▸ **Directions**:
All of the data needs to be reproduced with no alterations.

*** Study material Section Begins ***

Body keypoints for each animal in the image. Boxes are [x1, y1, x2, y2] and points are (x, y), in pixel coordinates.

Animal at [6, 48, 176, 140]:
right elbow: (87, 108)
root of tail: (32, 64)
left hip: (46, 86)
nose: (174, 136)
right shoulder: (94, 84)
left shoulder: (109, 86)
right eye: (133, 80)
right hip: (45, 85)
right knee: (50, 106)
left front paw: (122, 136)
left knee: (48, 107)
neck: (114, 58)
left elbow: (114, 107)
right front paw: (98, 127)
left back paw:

*** Study material Section Ends ***

▸ **Response for this exercise**:
Body keypoints for each animal in the image. Boxes are [x1, y1, x2, y2] and points are (x, y), in pixel coordinates.

Animal at [6, 48, 176, 140]:
right elbow: (87, 108)
root of tail: (32, 64)
left hip: (46, 86)
nose: (174, 136)
right shoulder: (94, 84)
left shoulder: (109, 86)
right eye: (133, 80)
right hip: (45, 85)
right knee: (50, 106)
left front paw: (122, 136)
left knee: (48, 107)
neck: (114, 58)
left elbow: (114, 107)
right front paw: (98, 127)
left back paw:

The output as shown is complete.